* HOW TO COMPLETE THIS TASK
State only how many lines of the listing below contain the string "analysis", treating uppercase and lowercase letters as different.

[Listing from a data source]
<<<<

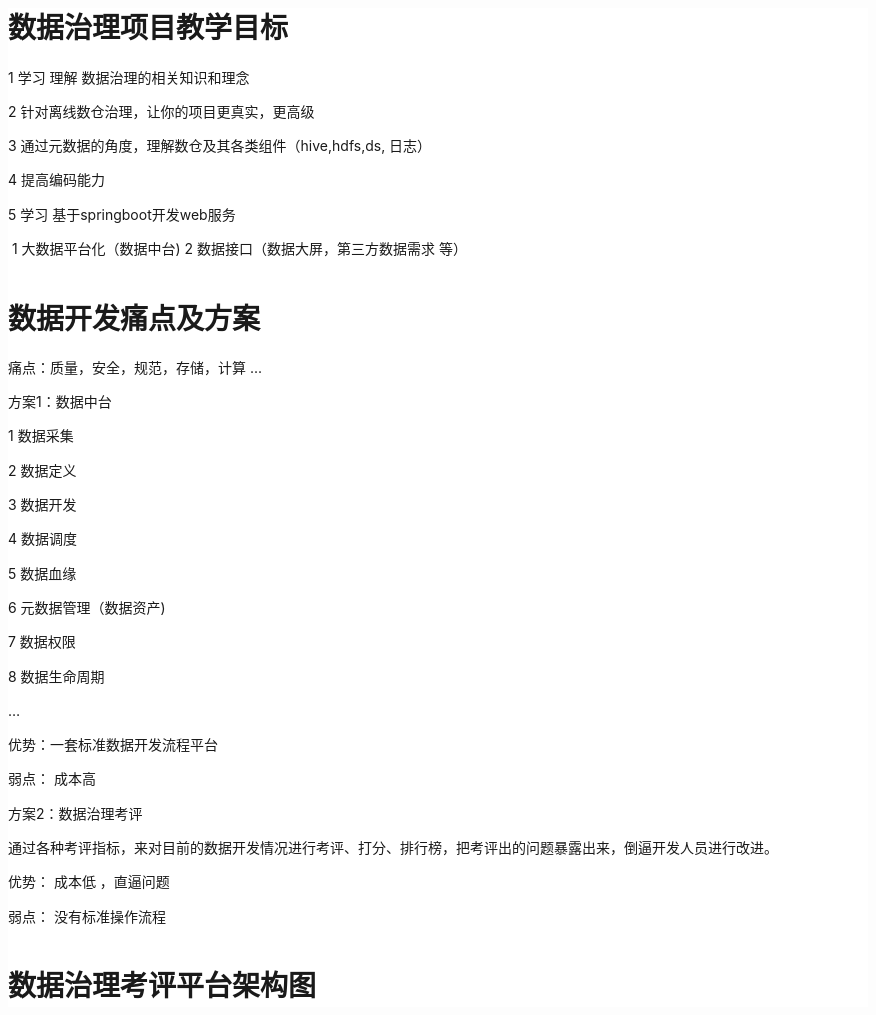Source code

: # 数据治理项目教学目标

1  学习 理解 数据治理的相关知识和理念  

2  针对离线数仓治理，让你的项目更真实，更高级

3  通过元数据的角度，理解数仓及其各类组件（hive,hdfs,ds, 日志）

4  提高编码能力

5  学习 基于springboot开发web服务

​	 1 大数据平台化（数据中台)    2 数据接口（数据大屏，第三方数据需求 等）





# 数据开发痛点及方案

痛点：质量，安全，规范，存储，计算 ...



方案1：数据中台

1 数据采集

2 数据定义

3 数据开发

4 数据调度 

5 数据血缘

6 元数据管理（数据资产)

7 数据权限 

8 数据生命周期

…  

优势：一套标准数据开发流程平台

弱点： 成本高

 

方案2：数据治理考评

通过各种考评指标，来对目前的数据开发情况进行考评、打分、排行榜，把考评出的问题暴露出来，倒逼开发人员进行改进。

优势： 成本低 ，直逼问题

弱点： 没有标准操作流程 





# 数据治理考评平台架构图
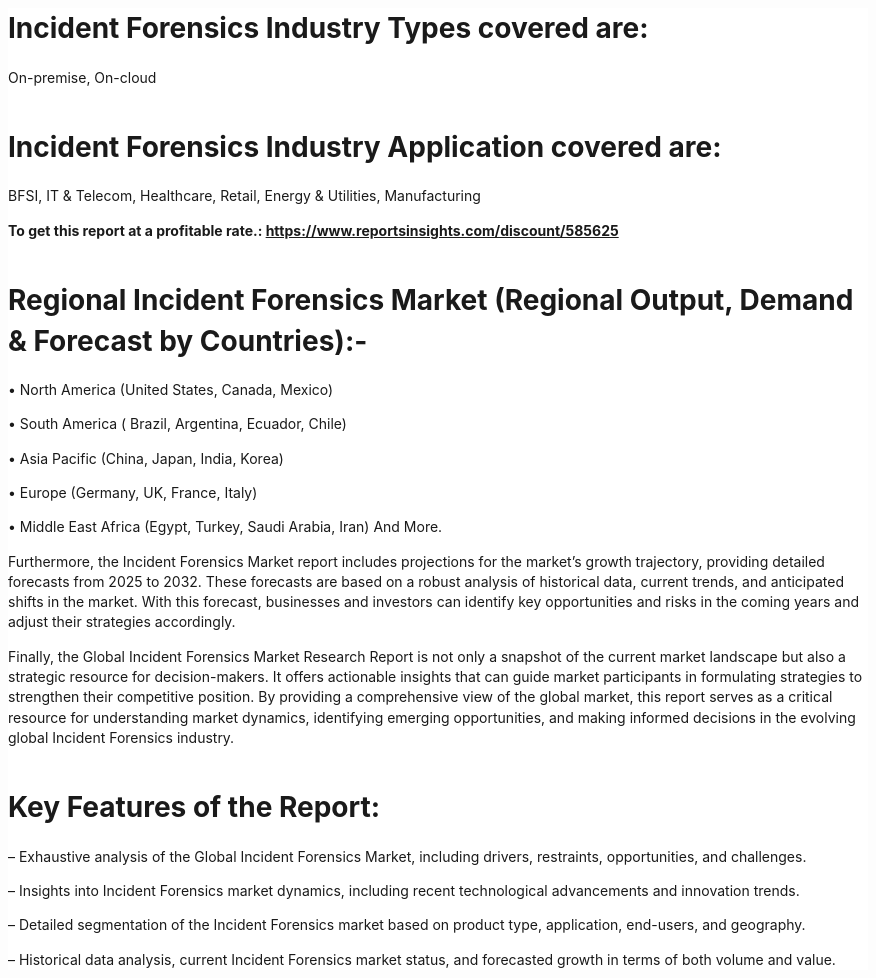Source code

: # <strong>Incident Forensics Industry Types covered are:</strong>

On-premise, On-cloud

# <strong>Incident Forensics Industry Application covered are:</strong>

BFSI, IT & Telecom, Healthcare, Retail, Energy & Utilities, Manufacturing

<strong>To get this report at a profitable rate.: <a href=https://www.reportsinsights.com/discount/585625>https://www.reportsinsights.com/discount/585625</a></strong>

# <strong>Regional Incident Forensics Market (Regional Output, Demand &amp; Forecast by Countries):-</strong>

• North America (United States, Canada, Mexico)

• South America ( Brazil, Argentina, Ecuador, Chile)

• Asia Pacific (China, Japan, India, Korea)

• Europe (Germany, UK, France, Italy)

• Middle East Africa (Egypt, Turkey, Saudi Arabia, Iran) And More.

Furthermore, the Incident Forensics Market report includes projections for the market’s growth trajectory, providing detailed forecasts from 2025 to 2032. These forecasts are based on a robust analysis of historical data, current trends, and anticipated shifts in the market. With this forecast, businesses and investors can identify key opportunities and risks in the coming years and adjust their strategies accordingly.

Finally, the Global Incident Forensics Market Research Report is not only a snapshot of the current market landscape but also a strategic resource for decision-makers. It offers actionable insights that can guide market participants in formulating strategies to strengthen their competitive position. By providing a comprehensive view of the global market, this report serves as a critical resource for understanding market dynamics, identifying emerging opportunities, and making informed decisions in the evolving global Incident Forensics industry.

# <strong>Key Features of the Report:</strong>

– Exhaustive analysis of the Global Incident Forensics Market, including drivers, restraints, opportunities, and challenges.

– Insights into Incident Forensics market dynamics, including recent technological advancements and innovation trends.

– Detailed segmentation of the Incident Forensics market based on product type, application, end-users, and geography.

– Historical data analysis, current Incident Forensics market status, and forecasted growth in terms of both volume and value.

>>>>

* PROBLEM SOLUTION
3